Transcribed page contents

┌──

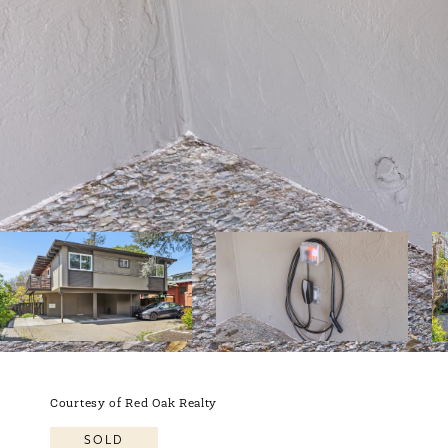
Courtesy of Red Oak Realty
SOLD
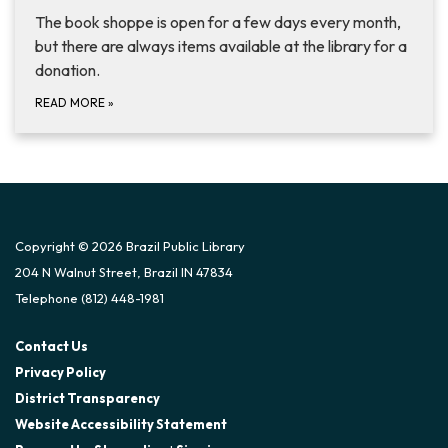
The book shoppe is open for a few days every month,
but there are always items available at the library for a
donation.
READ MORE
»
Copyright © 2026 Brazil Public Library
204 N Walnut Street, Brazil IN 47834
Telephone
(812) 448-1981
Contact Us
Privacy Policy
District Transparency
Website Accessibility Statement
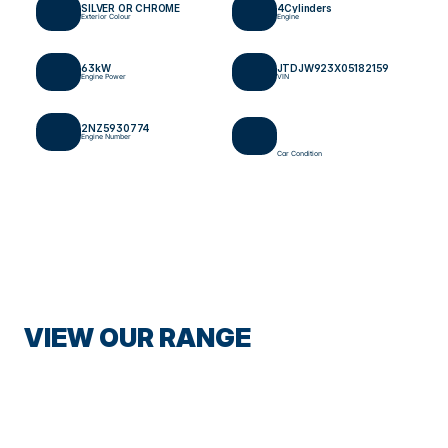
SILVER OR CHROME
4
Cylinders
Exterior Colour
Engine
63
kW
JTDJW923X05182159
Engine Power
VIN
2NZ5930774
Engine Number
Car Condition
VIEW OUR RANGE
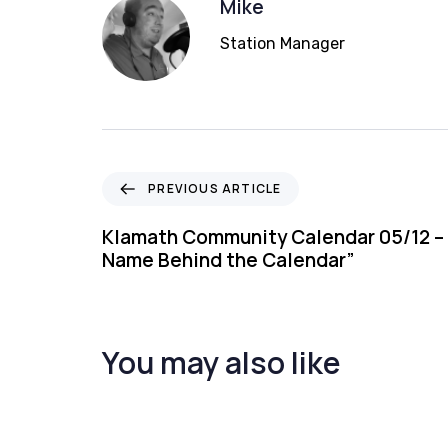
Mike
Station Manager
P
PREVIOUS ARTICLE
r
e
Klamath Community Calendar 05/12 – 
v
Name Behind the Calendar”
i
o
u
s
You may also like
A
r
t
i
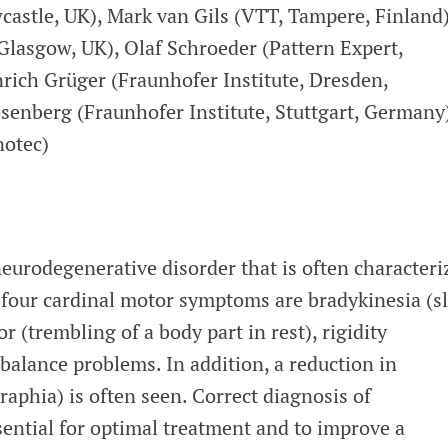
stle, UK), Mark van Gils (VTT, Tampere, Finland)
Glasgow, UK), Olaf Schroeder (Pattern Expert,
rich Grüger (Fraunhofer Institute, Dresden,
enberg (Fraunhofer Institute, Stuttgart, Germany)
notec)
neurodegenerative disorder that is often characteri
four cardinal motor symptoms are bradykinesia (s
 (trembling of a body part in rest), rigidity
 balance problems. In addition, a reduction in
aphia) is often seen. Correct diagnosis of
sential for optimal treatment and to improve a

└──

Reproduce the records above from their first line to the line bearing "four cardinal motor", both ends included, leaving every picture out.

Courtesy of Red Oak Realty
SOLD
The book shoppe is open for a few days every month,
but there are always items available at the library for a
donation.
READ MORE
»
Copyright © 2026 Brazil Public Library
204 N Walnut Street, Brazil IN 47834
Telephone
(812) 448-1981
Contact Us
Privacy Policy
District Transparency
Website Accessibility Statement
SILVER OR CHROME
4
Cylinders
Exterior Colour
Engine
63
kW
JTDJW923X05182159
Engine Power
VIN
2NZ5930774
Engine Number
Car Condition
VIEW OUR RANGE
Mike
Station Manager
P
PREVIOUS ARTICLE
r
e
Klamath Community Calendar 05/12 – 
v
Name Behind the Calendar”
i
o
u
s
You may also like
A
r
t
i
stle, UK), Mark van Gils (VTT, Tampere, Finland)
Glasgow, UK), Olaf Schroeder (Pattern Expert,
rich Grüger (Fraunhofer Institute, Dresden,
enberg (Fraunhofer Institute, Stuttgart, Germany)
notec)
neurodegenerative disorder that is often characteri
four cardinal motor symptoms are bradykinesia (s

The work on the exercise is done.